Dünkü yazıda Hükümetin özelleştirme gelrilerini keyfi kullandığını çar-çur ettiğini yazmıştık .
Aslında , Özelleştirme Uygulamaları Hakkındaki Kanun’un 2. maddesinde “özelleştirme uygulamalarından elde edilecek gelirlerin genel bütçe harcamalarında kullanılamayacağına” ilişkin hükmü hala yürürlüktedir. Bu yasanın 10. madde hükmü değiştirilerek , yasanın temel felsefesi rafa kaldırıldı ve bu gelirlerin Genel Bütçe’ye aktarılması yolu açıldı .
10 . maddenin değişmesi yoluyla özelleştirme gelirlerinin bütçeye aktarılmış olması , aynı yasanın ilke maddesine de aykırı dır.. Bu nedenle hukuki açıdan özelleştirme gelirlerinin genel bütçeye aktarılıp , aktarılamayacağı tartışmalıdır.
2006 yılı sonuna kadar geçen son dört yılda elde edilen 14.7 milyar dolar tutarındaki özelleştirme gelirinin büyük bir kısmı Hazine Müsteşarlığı’na aktarılarak borç geri ödemelerinde kullanıldı .
SATILANLAR HALKIN MALIDIR.
Özelleştirme gelirleri kamu yatırımlarının özel sektöre devri nedeniyle elde edilen gelirler olduğu için kamu mal varlığındaki azalmanın bir karşılığıdır. Bu nedenle kamu mal varlığının asli kamu hizmetlerine yönelik olarak artışında kullanılması ekonomide etkin kaynak dağılımı mantığının gereğidir.
Eğitim ve sağlık alanındaki eksik yatırımlar, altyapıya yönelik bölgesel eksiklikler elde edilen özelleştirme gelirleriyle karşılanması gerekirken,
AKP iktidarı döneminde elde edilen özelleştirme gelirleri borç ve açıklar için kullanıldı… Türkiye ekonomisi büyük bir alt yapı hamlesi fırsatını kaçırdı.
Yine eğer özelleştirme gelirleri altyapı eksikliği ve işsizlik sorunu yaşayan bölgelerde yatırıma dönüştürülseydi, büyük şehirlerde bugün yaşanan göç azalırdı.. Göçün ortaya çıkardığı sorunlar önlenmiş olurdu.
Özetle iktisadi etkinlik açısından kaçırılan fırsat maliyeti büyüktür.
BAŞABAKAN ÖZELLEŞTİRMEYİ KENDİNE BAĞLADI.
AKP iktidarı , özelleştirmede şeffaflığı sağlayan yasal şartları değiştirdi veya ortadan kaldırdı. Özelleştirmede Başbakan kendisini tek yetkili yaptı .

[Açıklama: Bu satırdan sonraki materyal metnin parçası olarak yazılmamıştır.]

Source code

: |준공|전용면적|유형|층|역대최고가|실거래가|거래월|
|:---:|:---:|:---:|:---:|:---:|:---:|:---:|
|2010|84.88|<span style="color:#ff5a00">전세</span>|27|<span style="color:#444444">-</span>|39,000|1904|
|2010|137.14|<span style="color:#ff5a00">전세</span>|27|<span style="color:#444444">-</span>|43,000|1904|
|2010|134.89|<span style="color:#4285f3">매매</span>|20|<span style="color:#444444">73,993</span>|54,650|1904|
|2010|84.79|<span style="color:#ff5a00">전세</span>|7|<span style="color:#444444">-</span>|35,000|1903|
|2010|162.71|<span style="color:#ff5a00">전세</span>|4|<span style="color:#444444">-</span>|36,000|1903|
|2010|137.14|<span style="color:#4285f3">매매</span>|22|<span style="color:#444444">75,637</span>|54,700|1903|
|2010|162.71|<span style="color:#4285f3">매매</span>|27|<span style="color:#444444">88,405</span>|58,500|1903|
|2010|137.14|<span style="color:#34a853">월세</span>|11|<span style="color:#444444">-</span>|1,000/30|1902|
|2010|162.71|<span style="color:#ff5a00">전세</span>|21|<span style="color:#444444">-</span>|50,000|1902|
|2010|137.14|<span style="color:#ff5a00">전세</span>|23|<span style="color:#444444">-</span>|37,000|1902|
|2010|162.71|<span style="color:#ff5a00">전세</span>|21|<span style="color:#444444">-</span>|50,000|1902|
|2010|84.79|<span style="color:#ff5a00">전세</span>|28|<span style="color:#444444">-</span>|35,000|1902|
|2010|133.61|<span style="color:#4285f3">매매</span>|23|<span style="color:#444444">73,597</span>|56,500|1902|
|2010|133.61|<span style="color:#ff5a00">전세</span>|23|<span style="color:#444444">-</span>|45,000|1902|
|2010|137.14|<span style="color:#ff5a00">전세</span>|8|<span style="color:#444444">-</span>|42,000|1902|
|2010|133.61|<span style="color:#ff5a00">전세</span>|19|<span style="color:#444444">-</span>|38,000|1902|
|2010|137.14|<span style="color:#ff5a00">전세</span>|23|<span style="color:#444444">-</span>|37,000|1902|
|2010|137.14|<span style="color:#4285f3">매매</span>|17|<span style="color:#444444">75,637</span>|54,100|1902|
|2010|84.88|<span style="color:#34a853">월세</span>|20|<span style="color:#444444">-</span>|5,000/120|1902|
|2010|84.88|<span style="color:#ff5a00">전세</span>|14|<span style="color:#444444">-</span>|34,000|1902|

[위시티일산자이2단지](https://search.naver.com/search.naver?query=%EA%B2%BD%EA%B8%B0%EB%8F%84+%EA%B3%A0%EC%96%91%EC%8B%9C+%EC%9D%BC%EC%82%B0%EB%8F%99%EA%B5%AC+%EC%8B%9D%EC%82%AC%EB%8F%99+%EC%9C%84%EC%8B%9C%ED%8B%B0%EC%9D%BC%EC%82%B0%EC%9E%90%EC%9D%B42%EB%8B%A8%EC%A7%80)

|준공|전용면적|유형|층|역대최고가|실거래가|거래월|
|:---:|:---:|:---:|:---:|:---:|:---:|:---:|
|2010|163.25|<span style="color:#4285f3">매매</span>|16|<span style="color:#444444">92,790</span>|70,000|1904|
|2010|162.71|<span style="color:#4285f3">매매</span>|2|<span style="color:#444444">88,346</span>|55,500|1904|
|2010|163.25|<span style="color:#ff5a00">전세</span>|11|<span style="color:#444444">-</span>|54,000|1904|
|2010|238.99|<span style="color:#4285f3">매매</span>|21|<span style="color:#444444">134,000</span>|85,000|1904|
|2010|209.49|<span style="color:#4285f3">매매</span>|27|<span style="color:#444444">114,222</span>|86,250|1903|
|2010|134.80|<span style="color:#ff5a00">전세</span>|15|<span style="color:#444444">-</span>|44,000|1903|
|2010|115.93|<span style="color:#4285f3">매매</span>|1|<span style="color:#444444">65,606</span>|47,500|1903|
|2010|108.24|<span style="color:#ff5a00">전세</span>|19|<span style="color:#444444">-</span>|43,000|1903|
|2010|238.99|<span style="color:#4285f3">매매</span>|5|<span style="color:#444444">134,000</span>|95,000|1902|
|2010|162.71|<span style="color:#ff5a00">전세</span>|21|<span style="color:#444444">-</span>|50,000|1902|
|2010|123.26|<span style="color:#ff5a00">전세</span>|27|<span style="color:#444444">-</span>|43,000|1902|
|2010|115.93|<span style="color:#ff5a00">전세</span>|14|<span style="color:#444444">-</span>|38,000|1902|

Özelleştirme konusunda ilk ve nihai kararları veren en yetkili karar organı niteliğindeki Özelleştirme Yüksek Kurulu’nun hangi bakanlardan oluşacağı ve Özelleştirme İdaresi’nin özelleştirmeden sorumlu bir Devlet Bakanı’na bağlanması ilkesi, Özelleştirme Uygulamaları Hakkındaki 4046 sayılı Yasa’nın 3’ncü maddesinde belirtilmişken, 2003’de AKP tarafından bu madde değiştirildi .. Özelleştirme Yüksek Kurulu’nun hangi bakanlardan oluşacağı Başbakan’ın yetkisine bırakıldı. Böylece özelleştirme uygulamalarında tek yetkili, “Başbakan” oldu.
2003 yılında bu değişikliğin yapılma nedeni, Özelleştirme İdaresi Başkanlığı’nın bağlı olduğu Devlet Bakanı Abdüllatif Şener’in bir firmayla ilgili sözleşme ile tespit edilmiş özelleştirme bedelinin taksitlerle ödenecek taksit sürelerinin uzatılması talebini yerine getirmeyişi oldu.
Abdüllatif Şener ,Özelleştirme Kanunu’nda yetki veren bir dayanak bulunmadığı gerekçesi söz konusu talebi reddetti. Başbakanın isteği ile Özelleştirme Kanunu’nda değişiklik yapılarak Özelleştirme İdaresi, Devlet Bakanı ve Başbakan Yardımcısı Abdüllatif Şener’den alınarak Maliye Bakanı Kemal Unakıtan’a bağlandı . Yapılan Bakan değişikliği sonucunda talepte bulunan firmaya süre uzatımı verildi.
Özelleştirme şartlarını sonradan değiştirmek ,ihaleye katılan diğer firmaları karşı haksız rekabet oluşturuyor. Özelleştirmede şeffaflığı ortadan kaldırıyor. İhaleden önce anlaşmalar ve adam kayırmalar şeklinde yolsuzluğa neden oluyor.